Cette nuit-là, avant de dormir, Sofía se déshabilla devant le miroir de la porte de sa chambre. Elle regarda les suçons que Valentina lui avait laissés sur les seins : trois marques rosées qui, en un couple de jours, deviendraient violettes. Elle les toucha du bout des doigts, d’abord avec précaution puis avec plus de pression, vérifiant la sensation qui restait. Elle pinça sans le vouloir un téton et sentit une pointe brûlante lui descendre directement à la chatte.

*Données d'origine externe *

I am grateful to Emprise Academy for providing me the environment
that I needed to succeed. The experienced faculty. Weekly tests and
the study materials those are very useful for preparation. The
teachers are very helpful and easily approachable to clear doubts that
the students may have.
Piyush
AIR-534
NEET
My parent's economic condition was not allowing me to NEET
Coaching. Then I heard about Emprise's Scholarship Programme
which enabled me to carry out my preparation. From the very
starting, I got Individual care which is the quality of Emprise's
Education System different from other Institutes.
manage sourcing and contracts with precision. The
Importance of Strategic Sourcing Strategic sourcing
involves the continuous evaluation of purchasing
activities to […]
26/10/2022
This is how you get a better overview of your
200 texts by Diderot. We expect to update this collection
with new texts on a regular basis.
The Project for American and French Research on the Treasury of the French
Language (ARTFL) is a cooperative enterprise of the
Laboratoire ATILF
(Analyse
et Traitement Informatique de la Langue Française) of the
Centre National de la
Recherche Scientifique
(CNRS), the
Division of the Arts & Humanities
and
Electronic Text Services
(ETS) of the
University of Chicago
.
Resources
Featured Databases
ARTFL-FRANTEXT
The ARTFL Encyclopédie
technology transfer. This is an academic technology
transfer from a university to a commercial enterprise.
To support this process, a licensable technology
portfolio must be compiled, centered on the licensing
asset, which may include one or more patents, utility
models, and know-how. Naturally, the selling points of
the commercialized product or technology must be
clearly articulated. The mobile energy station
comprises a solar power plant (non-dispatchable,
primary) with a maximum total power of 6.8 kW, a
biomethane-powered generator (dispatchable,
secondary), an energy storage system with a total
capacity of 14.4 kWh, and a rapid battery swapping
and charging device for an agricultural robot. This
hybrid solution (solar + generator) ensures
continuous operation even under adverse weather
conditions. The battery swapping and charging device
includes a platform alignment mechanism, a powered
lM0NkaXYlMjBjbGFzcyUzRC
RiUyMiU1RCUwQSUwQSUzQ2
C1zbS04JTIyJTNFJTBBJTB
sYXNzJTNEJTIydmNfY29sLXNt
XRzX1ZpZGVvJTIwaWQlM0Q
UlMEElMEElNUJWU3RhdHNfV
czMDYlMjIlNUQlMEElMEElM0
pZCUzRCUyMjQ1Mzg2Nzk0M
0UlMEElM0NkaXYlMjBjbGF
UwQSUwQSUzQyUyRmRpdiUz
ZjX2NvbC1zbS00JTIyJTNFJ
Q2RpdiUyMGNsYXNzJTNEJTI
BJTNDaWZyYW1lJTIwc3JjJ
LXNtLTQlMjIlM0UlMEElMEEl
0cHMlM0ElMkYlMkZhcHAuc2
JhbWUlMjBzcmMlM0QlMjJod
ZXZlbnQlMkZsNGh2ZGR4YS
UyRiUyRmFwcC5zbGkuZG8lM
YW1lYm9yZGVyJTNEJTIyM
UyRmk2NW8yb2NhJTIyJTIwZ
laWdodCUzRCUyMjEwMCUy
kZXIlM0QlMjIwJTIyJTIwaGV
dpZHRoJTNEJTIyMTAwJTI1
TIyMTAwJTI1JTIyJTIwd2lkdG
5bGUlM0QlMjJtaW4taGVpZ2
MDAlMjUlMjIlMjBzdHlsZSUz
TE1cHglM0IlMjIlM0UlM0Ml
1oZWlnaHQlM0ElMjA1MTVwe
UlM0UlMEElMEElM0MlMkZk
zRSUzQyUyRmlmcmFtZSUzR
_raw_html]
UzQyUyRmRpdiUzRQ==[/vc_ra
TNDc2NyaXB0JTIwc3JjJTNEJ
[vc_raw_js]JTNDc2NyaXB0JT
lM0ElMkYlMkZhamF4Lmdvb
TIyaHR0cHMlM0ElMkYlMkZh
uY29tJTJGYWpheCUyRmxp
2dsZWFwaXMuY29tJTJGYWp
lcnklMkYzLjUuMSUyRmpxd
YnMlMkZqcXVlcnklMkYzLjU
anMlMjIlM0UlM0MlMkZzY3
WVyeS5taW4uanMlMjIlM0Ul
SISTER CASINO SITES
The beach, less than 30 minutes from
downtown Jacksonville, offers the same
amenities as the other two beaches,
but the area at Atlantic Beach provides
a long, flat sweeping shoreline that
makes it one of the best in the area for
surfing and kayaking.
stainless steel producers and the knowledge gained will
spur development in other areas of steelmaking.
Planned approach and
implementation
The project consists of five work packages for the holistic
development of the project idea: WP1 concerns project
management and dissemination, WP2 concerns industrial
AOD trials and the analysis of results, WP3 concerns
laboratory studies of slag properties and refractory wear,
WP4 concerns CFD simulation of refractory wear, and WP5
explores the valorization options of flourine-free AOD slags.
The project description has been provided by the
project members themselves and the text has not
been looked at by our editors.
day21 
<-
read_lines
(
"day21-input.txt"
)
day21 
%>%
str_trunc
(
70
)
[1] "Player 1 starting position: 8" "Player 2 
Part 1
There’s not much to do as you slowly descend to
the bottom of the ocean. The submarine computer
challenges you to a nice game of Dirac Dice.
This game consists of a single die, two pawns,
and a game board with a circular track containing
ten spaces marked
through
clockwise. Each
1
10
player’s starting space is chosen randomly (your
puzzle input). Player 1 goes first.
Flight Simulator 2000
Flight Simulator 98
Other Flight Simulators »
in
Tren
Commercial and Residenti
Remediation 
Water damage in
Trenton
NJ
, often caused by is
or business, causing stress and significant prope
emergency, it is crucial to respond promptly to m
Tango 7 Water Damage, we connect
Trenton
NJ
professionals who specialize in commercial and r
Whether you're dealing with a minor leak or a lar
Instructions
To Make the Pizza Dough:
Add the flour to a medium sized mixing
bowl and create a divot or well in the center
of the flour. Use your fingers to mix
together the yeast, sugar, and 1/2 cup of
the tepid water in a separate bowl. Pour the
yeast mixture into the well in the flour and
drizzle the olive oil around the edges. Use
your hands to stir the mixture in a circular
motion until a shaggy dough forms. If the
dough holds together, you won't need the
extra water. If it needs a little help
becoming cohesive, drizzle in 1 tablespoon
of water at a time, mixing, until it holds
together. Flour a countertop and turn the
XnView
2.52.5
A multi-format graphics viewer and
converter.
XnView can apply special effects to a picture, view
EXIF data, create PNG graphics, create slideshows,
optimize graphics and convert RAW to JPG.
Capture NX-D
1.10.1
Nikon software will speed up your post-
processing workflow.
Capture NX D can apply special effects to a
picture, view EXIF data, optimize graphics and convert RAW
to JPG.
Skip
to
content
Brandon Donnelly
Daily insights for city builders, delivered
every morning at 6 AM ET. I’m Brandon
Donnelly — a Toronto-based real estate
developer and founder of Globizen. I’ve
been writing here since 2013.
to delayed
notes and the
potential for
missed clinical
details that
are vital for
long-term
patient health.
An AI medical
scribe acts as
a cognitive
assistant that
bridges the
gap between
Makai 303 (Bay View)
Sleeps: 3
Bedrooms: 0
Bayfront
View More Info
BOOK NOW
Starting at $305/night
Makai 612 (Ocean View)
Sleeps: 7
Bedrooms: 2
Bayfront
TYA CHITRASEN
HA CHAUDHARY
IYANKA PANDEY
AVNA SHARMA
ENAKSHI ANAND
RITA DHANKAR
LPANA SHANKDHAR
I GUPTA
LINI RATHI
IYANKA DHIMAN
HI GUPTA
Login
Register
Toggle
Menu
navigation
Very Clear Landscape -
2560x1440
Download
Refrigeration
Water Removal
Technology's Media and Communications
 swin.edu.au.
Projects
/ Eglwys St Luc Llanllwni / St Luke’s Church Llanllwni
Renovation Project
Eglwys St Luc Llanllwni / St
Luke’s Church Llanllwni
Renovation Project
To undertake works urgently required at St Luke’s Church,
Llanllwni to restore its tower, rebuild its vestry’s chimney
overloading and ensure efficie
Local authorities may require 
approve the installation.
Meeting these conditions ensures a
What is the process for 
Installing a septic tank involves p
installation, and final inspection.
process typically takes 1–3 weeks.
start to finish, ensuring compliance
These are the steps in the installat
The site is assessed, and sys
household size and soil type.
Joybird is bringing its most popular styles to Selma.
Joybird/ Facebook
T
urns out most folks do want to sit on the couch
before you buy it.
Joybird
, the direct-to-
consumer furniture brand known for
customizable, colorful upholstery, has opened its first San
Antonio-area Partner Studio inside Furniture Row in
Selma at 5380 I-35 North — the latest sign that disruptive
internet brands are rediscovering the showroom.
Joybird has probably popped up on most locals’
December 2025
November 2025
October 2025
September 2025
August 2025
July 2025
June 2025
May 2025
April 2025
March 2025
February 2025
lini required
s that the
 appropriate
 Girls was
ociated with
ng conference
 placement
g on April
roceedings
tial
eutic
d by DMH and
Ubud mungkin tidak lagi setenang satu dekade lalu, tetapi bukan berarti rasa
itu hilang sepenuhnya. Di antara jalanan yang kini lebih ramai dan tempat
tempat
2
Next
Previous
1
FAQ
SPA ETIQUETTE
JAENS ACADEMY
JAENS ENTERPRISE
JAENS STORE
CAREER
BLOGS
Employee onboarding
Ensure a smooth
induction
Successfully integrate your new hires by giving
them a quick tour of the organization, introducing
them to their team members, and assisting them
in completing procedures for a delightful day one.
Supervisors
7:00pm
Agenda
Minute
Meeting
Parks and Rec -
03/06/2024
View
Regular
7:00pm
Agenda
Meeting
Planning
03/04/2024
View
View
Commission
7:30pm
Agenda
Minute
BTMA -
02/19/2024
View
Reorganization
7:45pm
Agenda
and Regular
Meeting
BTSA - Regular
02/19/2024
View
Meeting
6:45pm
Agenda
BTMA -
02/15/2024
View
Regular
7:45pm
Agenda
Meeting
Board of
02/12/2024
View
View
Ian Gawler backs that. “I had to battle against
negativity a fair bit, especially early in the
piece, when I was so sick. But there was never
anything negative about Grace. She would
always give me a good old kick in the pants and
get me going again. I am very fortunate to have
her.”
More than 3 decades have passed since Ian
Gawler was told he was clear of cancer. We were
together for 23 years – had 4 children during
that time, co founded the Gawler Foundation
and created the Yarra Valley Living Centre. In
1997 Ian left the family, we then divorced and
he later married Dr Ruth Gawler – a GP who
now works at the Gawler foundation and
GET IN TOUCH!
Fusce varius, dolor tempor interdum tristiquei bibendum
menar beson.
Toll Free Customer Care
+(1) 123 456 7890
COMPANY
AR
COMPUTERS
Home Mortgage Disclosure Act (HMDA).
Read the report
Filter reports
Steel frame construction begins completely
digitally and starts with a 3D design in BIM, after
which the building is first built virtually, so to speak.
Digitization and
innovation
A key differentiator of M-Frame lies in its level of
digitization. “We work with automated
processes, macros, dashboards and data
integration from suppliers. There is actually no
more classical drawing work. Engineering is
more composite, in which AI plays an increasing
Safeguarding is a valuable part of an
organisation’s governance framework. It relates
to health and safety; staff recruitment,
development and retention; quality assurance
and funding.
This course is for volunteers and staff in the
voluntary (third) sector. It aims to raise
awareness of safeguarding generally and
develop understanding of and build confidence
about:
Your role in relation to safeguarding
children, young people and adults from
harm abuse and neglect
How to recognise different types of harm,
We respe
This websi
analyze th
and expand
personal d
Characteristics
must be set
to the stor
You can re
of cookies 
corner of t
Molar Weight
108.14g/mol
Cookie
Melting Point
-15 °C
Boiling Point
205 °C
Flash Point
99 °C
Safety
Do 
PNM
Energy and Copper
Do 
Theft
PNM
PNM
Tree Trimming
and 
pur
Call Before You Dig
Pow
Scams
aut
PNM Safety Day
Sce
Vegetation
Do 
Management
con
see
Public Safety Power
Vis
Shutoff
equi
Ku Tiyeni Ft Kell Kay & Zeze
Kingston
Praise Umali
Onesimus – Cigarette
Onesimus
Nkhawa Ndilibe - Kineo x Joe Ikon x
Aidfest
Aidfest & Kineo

Elle se regarda dans les yeux dans le miroir pendant un long moment.

Et maintenant ?

Elle descendit lentement la main sur son ventre jusqu’à la trouver entre ses jambes. Elle était encore humide. Elle se passa deux doigts sur le clitoris et étouffa un gémissement en serrant les lèvres. Elle ferma les yeux et vit le visage de Valentina entre ses jambes, la langue rose la travaillant, la voix basse lui disant jouis pour moi. Elle se frotta plus vite, posant l’autre main contre le miroir pour ne pas perdre l’équilibre, et en quelques secondes elle jouit à nouveau, se mordant la lèvre pour ne pas faire de bruit, les jambes tremblantes.

Elle resta un moment comme ça, le front collé au miroir, respirant fort.

Elle ne trouva aucune réponse. Elle enfila son pyjama, éteignit la lumière et s’allongea sur le dos dans l’obscurité.

Elle mit assez longtemps à s’endormir.